■ **Your task**:
Every line of the entries below from the one containing "83: (23, 29)" to the one containing "105: (122, 46)", both ends included, must be written out exactly. No other line belongs in the answer.

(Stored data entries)
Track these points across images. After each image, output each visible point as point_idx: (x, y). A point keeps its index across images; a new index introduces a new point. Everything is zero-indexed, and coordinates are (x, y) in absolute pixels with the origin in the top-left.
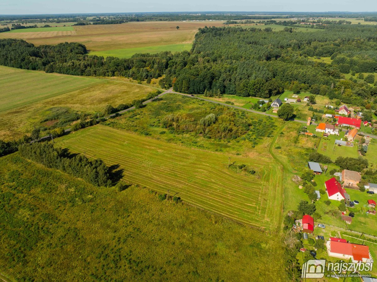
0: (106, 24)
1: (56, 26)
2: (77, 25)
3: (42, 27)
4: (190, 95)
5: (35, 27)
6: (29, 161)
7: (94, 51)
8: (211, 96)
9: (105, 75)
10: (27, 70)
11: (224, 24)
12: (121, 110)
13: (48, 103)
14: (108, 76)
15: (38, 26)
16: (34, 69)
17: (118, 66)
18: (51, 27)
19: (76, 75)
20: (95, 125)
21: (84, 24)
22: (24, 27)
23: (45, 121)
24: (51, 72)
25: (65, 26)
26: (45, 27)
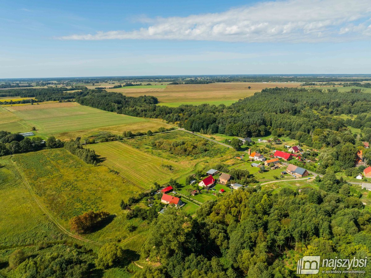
0: (195, 84)
1: (156, 85)
2: (172, 84)
3: (145, 85)
4: (191, 132)
5: (141, 85)
6: (67, 151)
7: (163, 102)
8: (204, 133)
9: (151, 118)
10: (108, 111)
11: (301, 85)
12: (137, 136)
13: (101, 129)
14: (153, 118)
15: (142, 84)
16: (112, 111)
17: (162, 112)
18: (152, 85)
19: (133, 116)
20: (114, 141)
21: (177, 84)
22: (133, 85)
23: (91, 137)
24: (120, 114)
25: (162, 84)
26: (147, 85)
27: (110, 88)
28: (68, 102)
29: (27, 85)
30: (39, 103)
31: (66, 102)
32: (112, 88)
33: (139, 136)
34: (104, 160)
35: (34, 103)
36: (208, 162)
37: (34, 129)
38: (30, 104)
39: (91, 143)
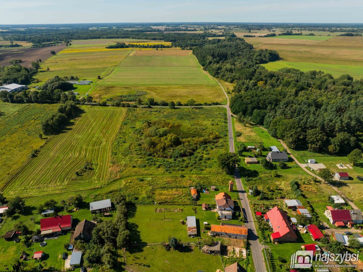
2: (343, 35)
7: (285, 60)
16: (203, 65)
25: (329, 35)
26: (309, 35)
27: (259, 37)
28: (190, 49)
29: (193, 29)
30: (163, 49)
31: (188, 49)
32: (262, 37)
33: (161, 105)
34: (65, 132)
35: (158, 49)
36: (142, 180)
37: (99, 78)
38: (155, 49)
39: (100, 105)
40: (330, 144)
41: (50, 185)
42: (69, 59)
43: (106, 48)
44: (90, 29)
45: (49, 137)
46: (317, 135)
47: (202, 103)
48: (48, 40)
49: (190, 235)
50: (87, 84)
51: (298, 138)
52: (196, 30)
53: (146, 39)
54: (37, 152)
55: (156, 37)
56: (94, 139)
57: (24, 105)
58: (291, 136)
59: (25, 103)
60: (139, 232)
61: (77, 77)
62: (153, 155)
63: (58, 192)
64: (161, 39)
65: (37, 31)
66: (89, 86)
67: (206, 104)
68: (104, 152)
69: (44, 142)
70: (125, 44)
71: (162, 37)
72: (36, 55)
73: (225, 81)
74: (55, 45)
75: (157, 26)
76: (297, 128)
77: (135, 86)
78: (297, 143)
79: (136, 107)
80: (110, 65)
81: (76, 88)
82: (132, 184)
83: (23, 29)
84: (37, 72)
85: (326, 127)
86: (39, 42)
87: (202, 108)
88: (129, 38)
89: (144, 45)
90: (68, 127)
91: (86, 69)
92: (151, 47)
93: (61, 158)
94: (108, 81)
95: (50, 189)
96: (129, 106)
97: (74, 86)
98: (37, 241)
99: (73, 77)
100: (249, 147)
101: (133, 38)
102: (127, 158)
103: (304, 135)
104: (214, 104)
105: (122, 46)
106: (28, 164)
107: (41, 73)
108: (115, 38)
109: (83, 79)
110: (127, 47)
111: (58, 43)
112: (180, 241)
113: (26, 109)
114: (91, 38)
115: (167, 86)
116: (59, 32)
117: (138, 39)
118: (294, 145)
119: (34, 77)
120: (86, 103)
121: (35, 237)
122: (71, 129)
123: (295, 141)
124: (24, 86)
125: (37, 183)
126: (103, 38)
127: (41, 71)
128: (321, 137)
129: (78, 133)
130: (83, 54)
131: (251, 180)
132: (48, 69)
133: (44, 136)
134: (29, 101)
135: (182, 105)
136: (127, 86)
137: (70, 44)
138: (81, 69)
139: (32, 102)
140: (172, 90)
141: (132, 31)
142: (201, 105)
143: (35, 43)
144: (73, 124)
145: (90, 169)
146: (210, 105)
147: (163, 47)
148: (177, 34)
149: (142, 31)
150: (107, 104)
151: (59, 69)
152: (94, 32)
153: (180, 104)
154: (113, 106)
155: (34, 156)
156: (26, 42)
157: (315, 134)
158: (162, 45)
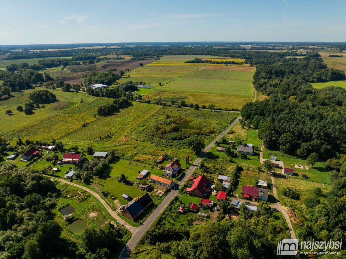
29: (280, 48)
30: (232, 65)
33: (190, 107)
34: (111, 116)
35: (228, 65)
36: (135, 148)
37: (160, 84)
38: (226, 65)
39: (146, 102)
40: (300, 148)
41: (82, 141)
42: (150, 69)
43: (185, 62)
44: (186, 46)
45: (99, 117)
46: (287, 138)
47: (223, 109)
48: (145, 55)
49: (137, 178)
50: (149, 88)
51: (270, 139)
52: (282, 49)
53: (225, 56)
54: (87, 124)
55: (235, 55)
56: (125, 122)
57: (99, 98)
58: (266, 136)
59: (100, 96)
60: (111, 171)
61: (144, 83)
62: (155, 136)
63: (84, 145)
64: (238, 57)
65: (142, 48)
66: (149, 90)
67: (226, 109)
68: (126, 130)
69: (95, 119)
70: (201, 60)
71: (240, 55)
72: (130, 66)
73: (263, 94)
74: (148, 59)
75: (247, 45)
76: (272, 131)
77: (182, 92)
78: (270, 143)
79: (170, 106)
80: (176, 76)
81: (139, 90)
82: (127, 149)
83: (133, 46)
84: (122, 77)
85: (304, 134)
86: (137, 56)
87: (221, 112)
88: (211, 55)
89: (218, 61)
90: (115, 113)
91: (156, 78)
92: (222, 63)
93: (99, 129)
94: (166, 87)
95: (81, 143)
96: (165, 105)
97: (139, 89)
98: (59, 164)
99: (142, 83)
100: (230, 141)
101: (215, 55)
102: (137, 135)
103: (277, 137)
104: (233, 110)
105: (198, 61)
106: (79, 129)
107: (123, 79)
108: (199, 55)
109: (148, 84)
110: (203, 62)
111: (151, 57)
112: (127, 178)
113: (98, 100)
114: (179, 54)
115: (207, 94)
116: (157, 49)
117: (219, 56)
118: (267, 144)
119: (117, 81)
120: (137, 100)
121: (59, 162)
122: (116, 115)
123: (269, 142)
124: (106, 86)
125: (77, 139)
126: (189, 55)
127: (124, 77)
128: (290, 140)
129: (119, 117)
130: (164, 66)
131: (208, 160)
132: (129, 76)
133: (97, 116)
134: (103, 96)
135: (206, 108)
136: (175, 92)
137: (159, 59)
138: (153, 78)
139: (104, 96)
140: (208, 97)
141: (219, 49)
142: (222, 109)
143: (135, 57)
144: (119, 112)
145: (110, 137)
146: (229, 110)
147: (234, 63)
148: (257, 52)
149: (228, 49)
150: (151, 102)
151: (137, 76)
152: (184, 49)
153: (204, 107)
154: (154, 104)
155: (84, 126)
156: (129, 56)
157: (285, 137)
158: (233, 62)
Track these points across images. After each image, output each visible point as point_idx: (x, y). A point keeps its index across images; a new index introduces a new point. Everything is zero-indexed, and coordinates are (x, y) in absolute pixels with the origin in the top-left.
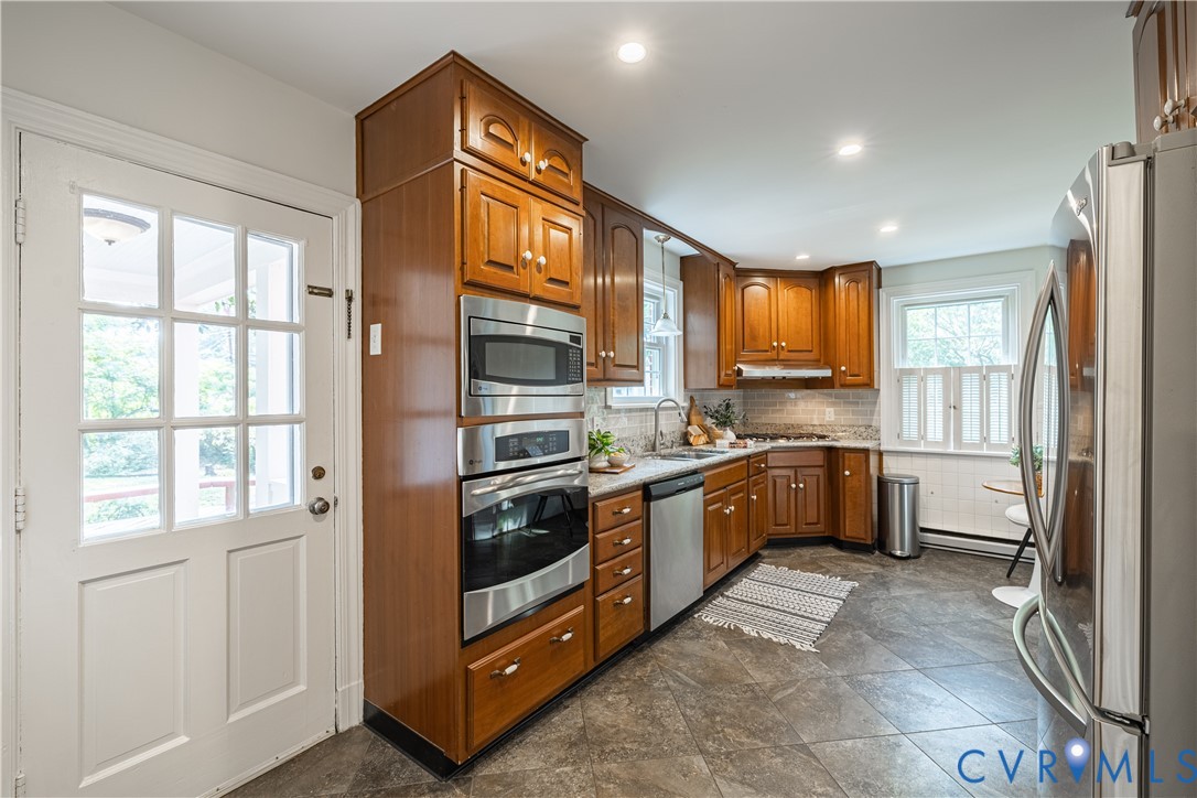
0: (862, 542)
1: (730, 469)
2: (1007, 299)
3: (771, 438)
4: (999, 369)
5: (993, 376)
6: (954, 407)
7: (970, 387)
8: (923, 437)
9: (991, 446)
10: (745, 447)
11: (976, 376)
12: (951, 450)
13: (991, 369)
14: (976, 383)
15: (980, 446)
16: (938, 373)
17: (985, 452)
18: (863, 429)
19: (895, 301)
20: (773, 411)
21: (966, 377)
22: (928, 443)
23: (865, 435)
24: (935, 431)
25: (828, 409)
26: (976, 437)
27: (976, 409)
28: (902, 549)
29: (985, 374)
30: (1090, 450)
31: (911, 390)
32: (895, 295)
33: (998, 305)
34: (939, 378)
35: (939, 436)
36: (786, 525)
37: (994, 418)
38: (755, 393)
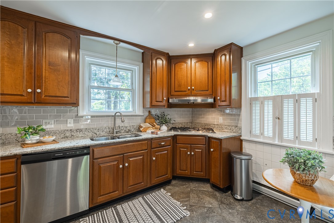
0: (218, 186)
1: (134, 145)
2: (313, 52)
3: (181, 130)
4: (306, 96)
5: (302, 100)
6: (278, 118)
7: (288, 107)
8: (262, 134)
10: (157, 134)
11: (291, 101)
12: (276, 142)
13: (301, 96)
14: (291, 104)
15: (294, 142)
16: (270, 100)
17: (297, 145)
18: (234, 128)
19: (250, 63)
20: (202, 118)
21: (286, 101)
22: (265, 137)
23: (234, 130)
24: (269, 131)
25: (220, 118)
26: (291, 136)
27: (292, 120)
28: (241, 195)
29: (297, 99)
31: (257, 109)
32: (249, 59)
34: (271, 102)
35: (271, 134)
36: (186, 171)
37: (303, 127)
38: (195, 110)
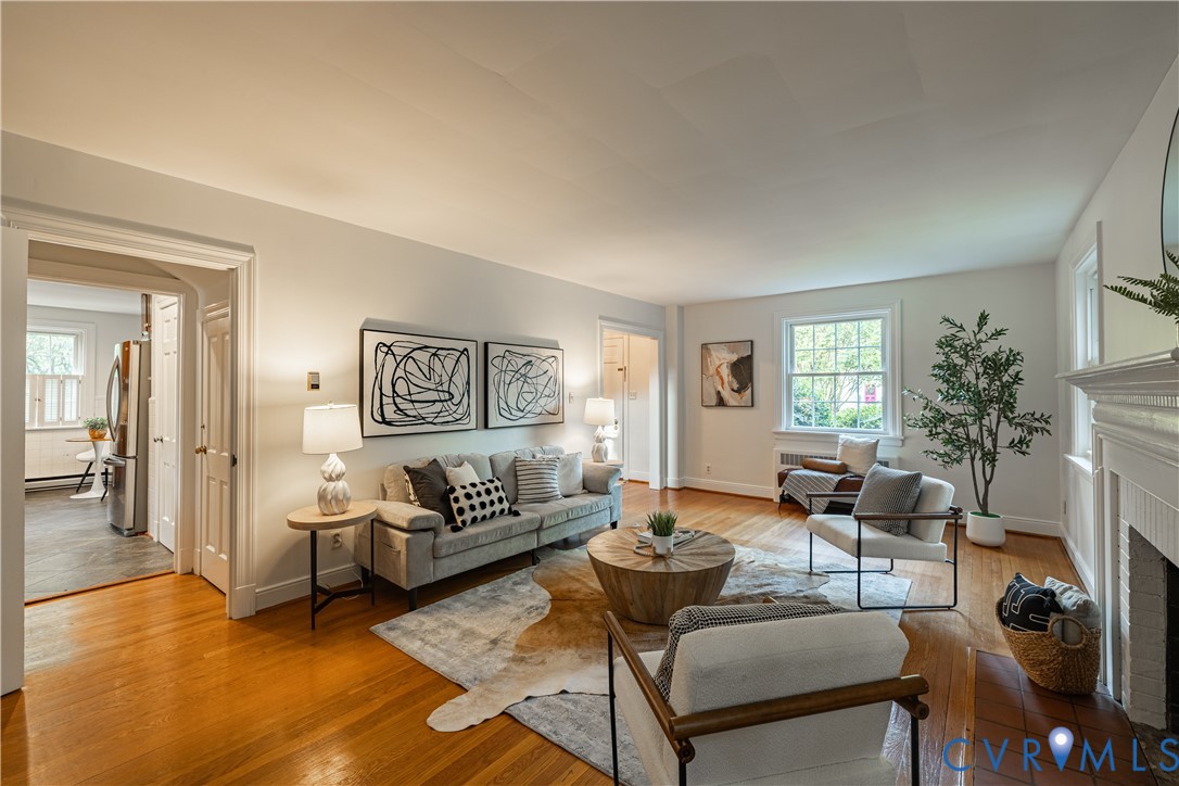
2: (77, 336)
4: (70, 377)
5: (68, 381)
6: (40, 400)
7: (52, 389)
9: (64, 423)
11: (55, 381)
12: (36, 427)
13: (65, 377)
14: (55, 386)
15: (57, 423)
17: (61, 426)
21: (49, 382)
26: (55, 417)
27: (55, 400)
29: (61, 380)
30: (126, 420)
33: (71, 340)
37: (67, 407)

■ **Task result**:
83: (23, 29)
84: (37, 72)
85: (326, 127)
86: (39, 42)
87: (202, 108)
88: (129, 38)
89: (144, 45)
90: (68, 127)
91: (86, 69)
92: (151, 47)
93: (61, 158)
94: (108, 81)
95: (50, 189)
96: (129, 106)
97: (74, 86)
98: (37, 241)
99: (73, 77)
100: (249, 147)
101: (133, 38)
102: (127, 158)
103: (304, 135)
104: (214, 104)
105: (122, 46)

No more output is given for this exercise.